As a consequence of the above schemes sensor located at a leaf node of the routing tree may have the least influence while a sensor located up above the routing tree and performing aggregation may be of high value. If an adversary can recognize high value sensors, it can selectively attack them without being overwhelmed by the abundance of the sensors. Being able to hide sensor network topology and routing infrastructure can make it difficult for an adversary to steal valuable information as well as corrupt massive amount of information [28]. For instance, the lesser association can be established between a terminal node and an aggregator node, the better we can limit the opportunities for compromising the aggregator node (by making it difficult to recognize).

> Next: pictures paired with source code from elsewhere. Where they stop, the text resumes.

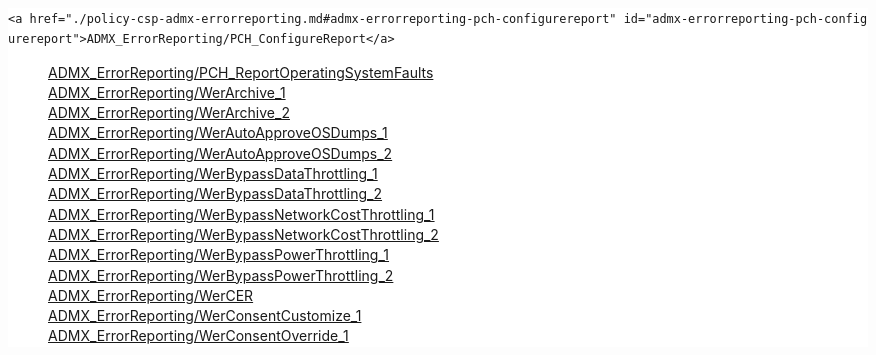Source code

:     <a href="./policy-csp-admx-errorreporting.md#admx-errorreporting-pch-configurereport" id="admx-errorreporting-pch-configurereport">ADMX_ErrorReporting/PCH_ConfigureReport</a>
  </dd>
  <dd>
    <a href="./policy-csp-admx-errorreporting.md#admx-errorreporting-pch-reportoperatingsystemfaults" id="admx-errorreporting-pch-reportoperatingsystemfaults">ADMX_ErrorReporting/PCH_ReportOperatingSystemFaults</a>
  </dd>
  <dd>
    <a href="./policy-csp-admx-errorreporting.md#admx-errorreporting-werarchive-1" id="admx-errorreporting-werarchive-1">ADMX_ErrorReporting/WerArchive_1</a>
  </dd>
  <dd>
    <a href="./policy-csp-admx-errorreporting.md#admx-errorreporting-werarchive-2" id="admx-errorreporting-werarchive-2">ADMX_ErrorReporting/WerArchive_2</a>
  </dd>
  <dd>
    <a href="./policy-csp-admx-errorreporting.md#admx-errorreporting-werautoapproveosdumps-1" id="admx-errorreporting-werautoapproveosdumps-1">ADMX_ErrorReporting/WerAutoApproveOSDumps_1</a>
  </dd>
  <dd>
    <a href="./policy-csp-admx-errorreporting.md#admx-errorreporting-werautoapproveosdumps-2" id="admx-errorreporting-werautoapproveosdumps-2">ADMX_ErrorReporting/WerAutoApproveOSDumps_2</a>
  </dd>
  <dd>
    <a href="./policy-csp-admx-errorreporting.md#admx-errorreporting-werbypassdatathrottling-1" id="admx-errorreporting-werbypassdatathrottling-1">ADMX_ErrorReporting/WerBypassDataThrottling_1</a>
  </dd>
  <dd>
    <a href="./policy-csp-admx-errorreporting.md#admx-errorreporting-werbypassdatathrottling-2" id="admx-errorreporting-werbypassdatathrottling-2">ADMX_ErrorReporting/WerBypassDataThrottling_2</a>
  </dd>
  <dd>
    <a href="./policy-csp-admx-errorreporting.md#admx-errorreporting-werbypassnetworkcostthrottling-1" id="admx-errorreporting-werbypassnetworkcostthrottling-1">ADMX_ErrorReporting/WerBypassNetworkCostThrottling_1</a>
  </dd>
  <dd>
    <a href="./policy-csp-admx-errorreporting.md#admx-errorreporting-werbypassnetworkcostthrottling-2" id="admx-errorreporting-werbypassnetworkcostthrottling-2">ADMX_ErrorReporting/WerBypassNetworkCostThrottling_2</a>
  </dd>
  <dd>
    <a href="./policy-csp-admx-errorreporting.md#admx-errorreporting-werbypasspowerthrottling-1" id="admx-errorreporting-werbypasspowerthrottling-1">ADMX_ErrorReporting/WerBypassPowerThrottling_1</a>
  </dd>
  <dd>
    <a href="./policy-csp-admx-errorreporting.md#admx-errorreporting-werbypasspowerthrottling-2" id="admx-errorreporting-werbypasspowerthrottling-2">ADMX_ErrorReporting/WerBypassPowerThrottling_2</a>
  </dd>
  <dd>
    <a href="./policy-csp-admx-errorreporting.md#admx-errorreporting-wercer" id="admx-errorreporting-wercer">ADMX_ErrorReporting/WerCER</a>
  </dd>
  <dd>
    <a href="./policy-csp-admx-errorreporting.md#admx-errorreporting-werconsentcustomize-1" id="admx-errorreporting-werconsentcustomize-1">ADMX_ErrorReporting/WerConsentCustomize_1</a>
  </dd>
  <dd>
    <a href="./policy-csp-admx-errorreporting.md#admx-errorreporting-werconsentoverride-1" id="admx-errorreporting-werconsentoverride-1">ADMX_ErrorReporting/WerConsentOverride_1</a>
  </dd>
  <dd>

Schemes for hiding topology may make the job for an adversary difficult but they do not guaranty resilient operation of a sensor network. It is important that we are able to identify a node that is compromised [29, 30]. It is also important to adopt some encryption based trust management scheme that can identify with high confidence which of the sensor nodes may or may not be trusted. However, in a sensor network end-to-end encryption from the leaf nodes to the central base station is not possible because, as mentioned before, many nodes located in between aggregate data from the lower level of the topology that cannot be done with encrypted data. Lightweight key based encryption schemes that can assist trust management as well as support data aggregation is a challenge towards achieving resilience in sensor networks.

Conclusion

Security aspects and associated models for cyber-physical systems vary from systems to systems and researchers envision their unified future differently. The common objective is to make sure that the availability, integrity and the confidentiality of cyber-physical systems are maintained are under an attack by resisting the attack or recovering from it or, through graceful degradation [18]. Determining generic security policies for cyber-physical systems is an important first step towards achieving those objectives under different criteria [31]. Security-aware platforms [32] and protocols [33] as well as devices (such as secure cyber-physical couplings, resulted from the new advancements in semiconductor technologies [34]), designed with cyber-physical systems in mind are eventually going to determine how the security approaches to cyber-physical systems evolve in the future.